Les protagonistes de ces films vivent les conflits les plus sanglants du monde. On y parle de leurs droits civils, sociaux, politiques et de leur quête identitaire qui sont remis en cause, quand ils ne sont pas tout simplement niés.

La compétition met en lice 74 de ces films, dont 39 sont des primeurs. De plus, le festival propose un programme de 28 courts métrages réalisés pendant la guerre du Liban à l’été 2006.

Si la sélection des films - qui s’est déroulée sur deux mois- a constitué une belle aventure, elle ne fut pas facile, indique à Panos Madame Diya Angeli, Responsable de la programmation et du Comité de sélection

« Il y avait des sujets que nous voulions absolument aborder, tels que la situation au Darfour ou au Rwanda, mais il y avait aussi d’autres thèmes tels que les atteintes aux droits de l’enfant, les violations faites aux femmes qui étaient importants. Nous avons reçu bien plus de films que l’an passé et beaucoup étaient de bonne qualité ; aussi, avons- nous dû prolonger le festival sur une semaine plutôt que trois jours. »

Les organisateurs du Festival découvrent des problèmes inconnus ou peu connus à travers le monde et souhaitent les partager avec le grand public qui peut, ensuite, débattre des sujets abordés après les projections, avec les réalisateurs. La programmation est riche et audacieuse.

« Il y a certes beaucoup de documentaires, mais aussi des films de fiction, des courts et longs métrages et même des comédies qui dénoncent, par exemple, le racisme à travers le rire. Ces films accusent et dénoncent des problèmes existants mais proposent aussi des solutions et nous espérons qu’ils inciteront le public à agir », souligne Diya Angeli.

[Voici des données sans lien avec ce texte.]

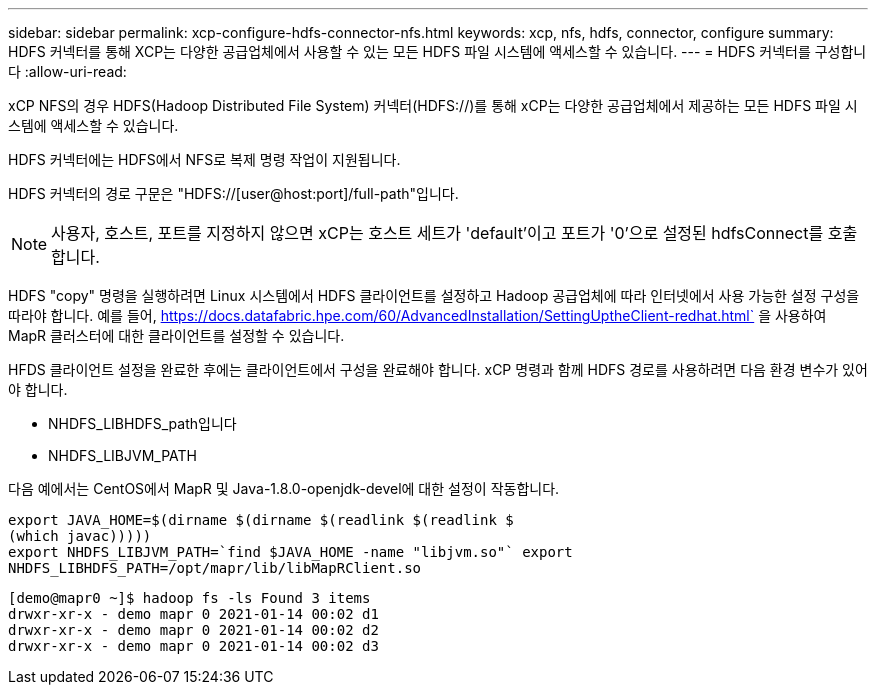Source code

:---
sidebar: sidebar 
permalink: xcp-configure-hdfs-connector-nfs.html 
keywords: xcp, nfs, hdfs, connector, configure 
summary: HDFS 커넥터를 통해 XCP는 다양한 공급업체에서 사용할 수 있는 모든 HDFS 파일 시스템에 액세스할 수 있습니다. 
---
= HDFS 커넥터를 구성합니다
:allow-uri-read: 


[role="lead"]
xCP NFS의 경우 HDFS(Hadoop Distributed File System) 커넥터(HDFS://)를 통해 xCP는 다양한 공급업체에서 제공하는 모든 HDFS 파일 시스템에 액세스할 수 있습니다.

HDFS 커넥터에는 HDFS에서 NFS로 복제 명령 작업이 지원됩니다.

HDFS 커넥터의 경로 구문은 "HDFS://[user@host:port]/full-path"입니다.


NOTE: 사용자, 호스트, 포트를 지정하지 않으면 xCP는 호스트 세트가 'default'이고 포트가 '0'으로 설정된 hdfsConnect를 호출합니다.

HDFS "copy" 명령을 실행하려면 Linux 시스템에서 HDFS 클라이언트를 설정하고 Hadoop 공급업체에 따라 인터넷에서 사용 가능한 설정 구성을 따라야 합니다. 예를 들어, https://docs.datafabric.hpe.com/60/AdvancedInstallation/SettingUptheClient-redhat.html` 을 사용하여 MapR 클러스터에 대한 클라이언트를 설정할 수 있습니다.

HFDS 클라이언트 설정을 완료한 후에는 클라이언트에서 구성을 완료해야 합니다. xCP 명령과 함께 HDFS 경로를 사용하려면 다음 환경 변수가 있어야 합니다.

* NHDFS_LIBHDFS_path입니다
* NHDFS_LIBJVM_PATH


다음 예에서는 CentOS에서 MapR 및 Java-1.8.0-openjdk-devel에 대한 설정이 작동합니다.

[listing]
----
export JAVA_HOME=$(dirname $(dirname $(readlink $(readlink $
(which javac)))))
export NHDFS_LIBJVM_PATH=`find $JAVA_HOME -name "libjvm.so"` export
NHDFS_LIBHDFS_PATH=/opt/mapr/lib/libMapRClient.so
----
[listing]
----
[demo@mapr0 ~]$ hadoop fs -ls Found 3 items
drwxr-xr-x - demo mapr 0 2021-01-14 00:02 d1
drwxr-xr-x - demo mapr 0 2021-01-14 00:02 d2
drwxr-xr-x - demo mapr 0 2021-01-14 00:02 d3
----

La deuxième édition du Festival de films sur les droits de la personne de Montréal (FFDPM) a été lancée le 23 mars 2007 avec le film de fiction "Bamako", une coproduction du Mali, des États-Unis et de la France, réalisé par Abderrahmane Sissako. Ce film propose un procès qui n’aura certes jamais lieu, mais pointe du doigt la Banque mondiale et le FMI que la société civile africaine juge responsables du drame qui secoue l’Afrique.

La soirée de clôture présentera deux documentaires le 29 mars : "Le nerf de la paix", du Canadien Alexandre Kozminski, et "People of peace", de la Grecque Maria Hatzimichali-Papaliou.

"Le nerf de la paix", tourné au Canada, aux Etats-Unis, en France et en Allemagne, présente une vision à la fois analytique, revendicatrice, intimiste et bouleversante des causes et conséquences des guerres. Ce film est aussi la quête intérieure du cinéaste qui, en trouvant la clé d’une énigme, permettra à sa famille de faire la paix avec le passé.

Dans "People of peace", des personnalités du monde politique et des arts, grecques (Mikis Théodoralis, Théo Angélopoulos) et étrangères (Nelson Mandela, Fernando Botero), lisent et commentent des textes antiques qui traitent de la paix. L’objectif du film est d’éclairer la notion de paix, telle que la concevaient les anciens qui en avaient fait une déesse, mais aussi les historiens d’époque classique tels que Thucydide, Polybe, Platon ou Aristote.

Signalons que « Enfant en danger » (« Timoun an danje ») du cinéaste Arnold Antonin est le seul film haïtien présenté à ce Festival. Dans cette œuvre, des enfants en domesticité racontent leur vie au quotidien et les dangers physiques, psychologiques et émotionnels auxquels ils sont exposés à tous les instants. Une mise à jour des causes qui font que des enfants pauvres vivent dans une situation de semi esclavage chez d’autres familles pauvres dans l’Haïti d’aujourd’hui.